AT: Eucharistie: Lösung für konfessionsverschiedene Ehepaare gesucht

Bread and wine. CC/khrawlings

Tagung mit dem Thema “Ökumene – Begegnung von Angehörigen verschiedener christlicher Traditionen und Bekenntnisse” beschäftigte sich mit konfessionsverschiedenen Ehepaaren

Dass die Trennung der Kirchen für Eheleute, die verschiedenen Konfessionen angehören und nicht gemeinsam Eucharistie feiern können, besonders schmerzlich ist, wurde bei der am Mittwoch endenden Ökumene-Tagung in Innsbruck deutlich. Die evangelisch-lutherische Superintendentin Luise Müller wies darauf hin, dass in ihrer Diözese, die sich auf Tirol und Salzburg erstreckt, in manchen Gebieten bis zu 95 Prozent der evangelischen Christen konfessionsverschiedene Ehepartner haben. Hier brauche es endlich gemeinsame Lösungen, forderte Müller.

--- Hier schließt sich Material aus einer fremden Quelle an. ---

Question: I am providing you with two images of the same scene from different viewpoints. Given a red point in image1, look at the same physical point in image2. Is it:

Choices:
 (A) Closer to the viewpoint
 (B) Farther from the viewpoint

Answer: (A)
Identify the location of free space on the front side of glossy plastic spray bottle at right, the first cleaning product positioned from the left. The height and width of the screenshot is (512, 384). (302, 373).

Der Innsbrucker Bischof Manfred Scheuer – in der Bischofskonferenz u.a. für Ökumene-Fragen zuständig – betonte im “Studio Omega”-Gespräch, dass sich die katholischen Bischöfe der Problematik durchaus bewusst seien. Er verwies auf das vatikanische “Ökumenische Direktorium” aus dem Jahr 1993, in dem geregelt sei, dass Nichtkatholiken in Einzelfällen zu den Sakramenten der Eucharistie, Buße und Krankensalbung zugelassen werden können bzw. der Empfang sogar empfohlen werde. Die jeweiligen örtlichen Bischofskonferenzen bzw. auch Ortsbischöfe sollten dazu entsprechende Regelungen erlassen. Auch die Österreichische Bischofskonferenz befinde sich derzeit im “Status der Beratungen”, so Scheuer. Er wolle einer Entscheidung nicht vorgreifen, das Thema stehe aber jedenfalls auf der Agenda.

Auch Kardinal Kurt Koch, Präsident des Päpstlichen Einheitsrates, gestand ein, dass die derzeitige Situation sehr schwierig und nicht befriedigend sei. “An konkreten Menschen prallen hier die Grundüberzeugungen verschiedener Kirchen aufeinander”, so Koch wörtlich im “Studio Omega”-Gespräch am Rande der Tagung. Die Not dieser Ehepaare sei für ihn stets eine besondere Motivation gewesen, sich in der Ökumene zu engagieren, so Koch. Es brauche endlich “tragbare Lösungen”, so der Kurienkardinal, ohne allerdings solche Lösungen konkret auszuführen.

Elisabeth und Klemens Betz von der “ARGE Ökumene” präsentierten im Rahmen der Tagung Visionen ihrer Initiative, wonach die “gemeinsame Erfahrung des gemeinsamen Herrenmahls” als “Zeichen der Versöhnung” wirken könne und die Kirchen näher zueinander führe. Freilich unterstrichen auf der Tagung u.a. Kardinal Koch und Bischof Scheuer die anderslautende offizielle katholische Position, wonach die Eucharistiegemeinschaft die Kirchengemeinschaft zur Voraussetzung habe.

Eigentlich “konfessionsverbindend”

Die “ARGE Ökumene” ist eine Gemeinschaft konfessionsverschiedener Paare und deren Familien. Wie Klemens Betz betonte, wolle man aber lieber von “konfessionsverbindenden” Ehepaaren sprechen. Der Katholik wies u.a. auf eine Aussage von Papst Benedikt XVI. hin, wonach die “konfessionsverschiedene Familie zur Herausbildung einer praktischen Werkstätte der Einheit führen” könne.

Wie Elisabeth Betz unterstrich, die der lutherischen Kirche angehört, sei sie von katholischen Priestern immer wieder zum Kommunionempfang eingeladen worden. Eine Einladung, die sie in der Regel aber nicht angenommen habe. Sie wolle sich “nicht hineinschmuggeln”, sondern klare offizielle Regelungen, so Betz. Die Nichtteilnahme an der Eucharistie sei für sie stets ein sehr schmerzhaftes Erlebnis.

Die Tagung an der Katholisch-Theologischen Fakultät Innsbruck stand unter dem Motto “Ökumene – Begegnung von Angehörigen verschiedener christlicher Traditionen und Bekenntnisse” und ging am Mittwoch zu Ende.